MediaPipe Solutions provides a set of libraries and tools that help you quickly implement artificial intelligence (AI) and machine learning (ML) technologies in your applications. You can instantly integrate these solutions into your app, customize them as needed, and use them across multiple development platforms. MediaPipe Solutions is part of the MediaPipe open-source project, so you can further modify the solution code to meet the specific needs of your application.
With the MediaPipe Object Detector task, you can detect the presence and location of multiple objects in an image or video. For example, the object detector can identify the location of a dog in an image. This task uses a machine learning (ML) model to process image data, accepting either static images or continuous video streams as input and output a list of detection results. Each result represents an object detected in the image or video.
The EfficientDet-Lite0 model uses the EfficientNet-Lite0 backbone with a 320x320 input size and a BiFPN feature network. This model is trained on the COCO dataset, a large object detection dataset containing 1.5 million object instances and 80 object labels. You can refer to the complete list of supported labels. EfficientDet-Lite0 is available in int8, float16, or float32 formats. This model is recommended because it strikes a balance between latency and accuracy. It is both accurate and lightweight, making it suitable for many use cases.
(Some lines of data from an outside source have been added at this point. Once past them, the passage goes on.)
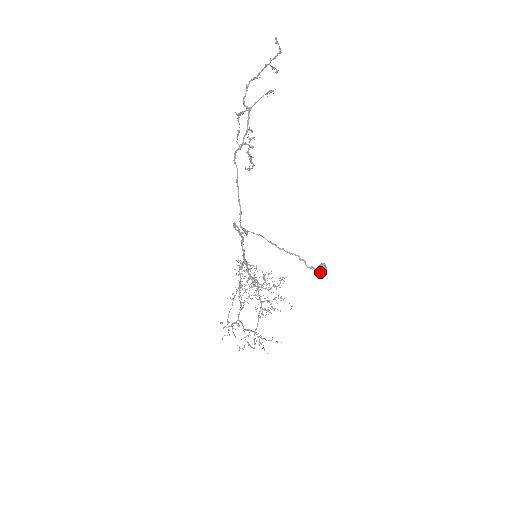
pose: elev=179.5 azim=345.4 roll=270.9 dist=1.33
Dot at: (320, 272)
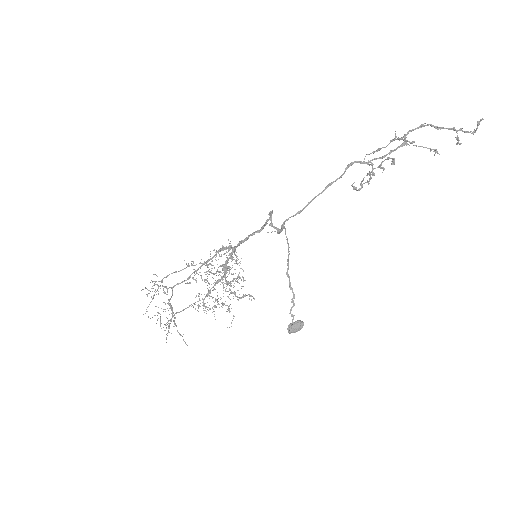
Dot at: (294, 327)
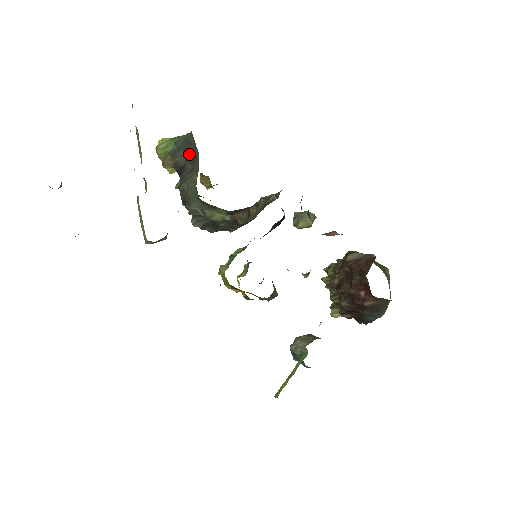
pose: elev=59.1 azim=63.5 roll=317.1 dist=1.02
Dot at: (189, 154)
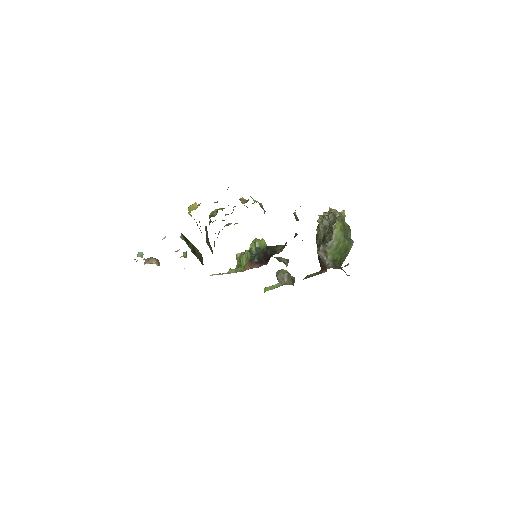
Dot at: occluded
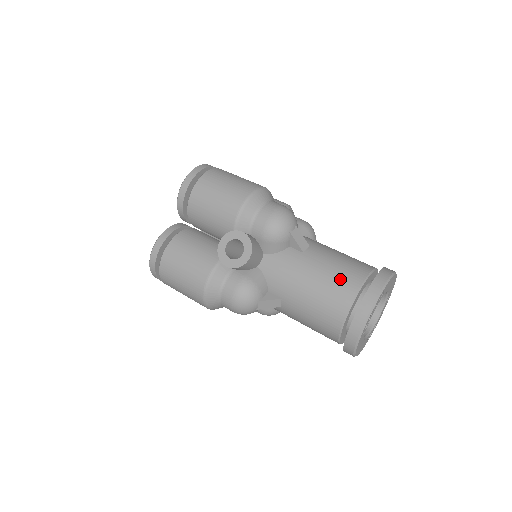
The EfficientDet-Lite2 model uses the EfficientNet-Lite2 backbone with a 448x448 input size and a BiFPN feature network. This model is trained on the COCO dataset, a large object detection dataset containing 1.5 million object instances and 80 object labels. You can refer to the complete list of supported labels. EfficientDet-Lite2 is available as an int8, float16, or float32 model. It is generally more accurate than EfficientDet-Lite0, but it is also slower and requires more memory. This model is suitable for use cases where accuracy is more important than speed and size.
The SSD MobileNetV2 model uses the MobileNetV2 backbone with a 256x256 input size and an SSD feature network. This model is trained on the COCO dataset, a large object detection dataset containing 1.5 million object instances and 80 object labels. You can refer to the complete list of supported labels. SSD MobileNetV2 is available in int8 and float32 formats. This model is faster and more lightweight than EfficientDet-Lite0, but typically less accurate. It is suitable for use cases that require a fast, lightweight model, even if it sacrifices some accuracy.
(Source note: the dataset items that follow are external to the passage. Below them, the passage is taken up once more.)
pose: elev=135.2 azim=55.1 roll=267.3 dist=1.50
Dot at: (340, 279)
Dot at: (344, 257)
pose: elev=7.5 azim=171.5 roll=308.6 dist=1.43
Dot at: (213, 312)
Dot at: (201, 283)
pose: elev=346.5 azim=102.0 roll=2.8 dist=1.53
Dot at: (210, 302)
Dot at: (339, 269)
If you decide to build a model for this task, this section outlines the requirements for custom models. The custom model must be in TensorFlow Lite format and must include metadata describing the model's operational parameters.
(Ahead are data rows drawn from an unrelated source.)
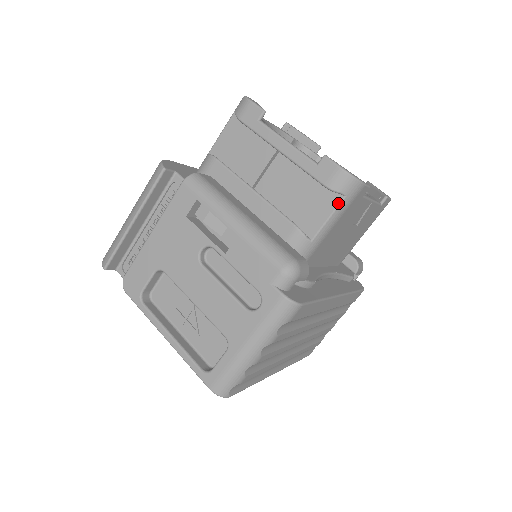
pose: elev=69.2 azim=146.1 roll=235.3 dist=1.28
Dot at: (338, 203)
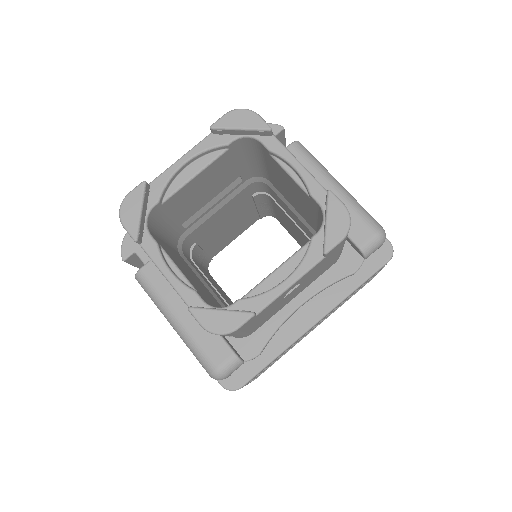
Dot at: occluded
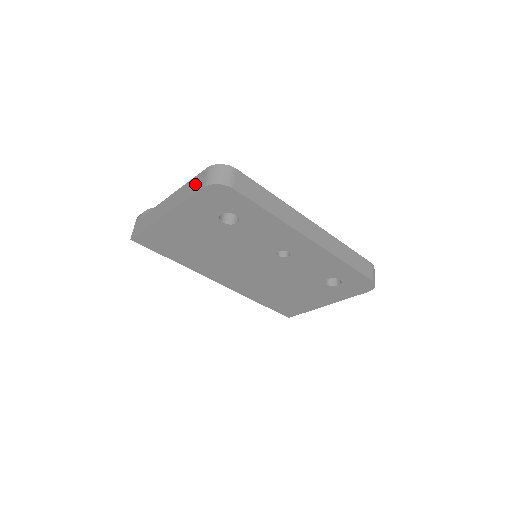
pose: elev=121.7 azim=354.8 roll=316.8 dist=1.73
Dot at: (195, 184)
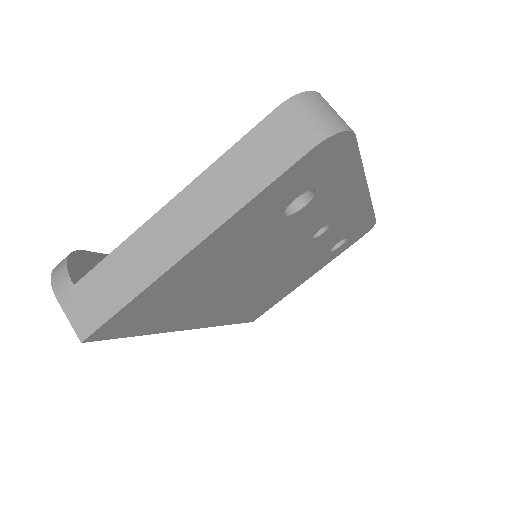
Dot at: (264, 152)
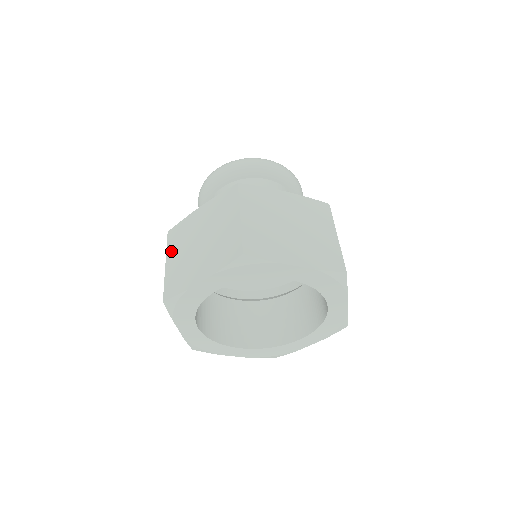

The UNIHIKER is a new generation of domestically produced open-source hardware specifically designed for Python learning and use. It features a single-board computer architecture, integrating an LCD color screen, WiFi, Bluetooth, various common sensors, and a wealth of expansion interfaces. It also comes with a Linux operating system and a Python environment pre-installed with commonly used Python libraries, allowing teachers and students to start Python education with just two steps.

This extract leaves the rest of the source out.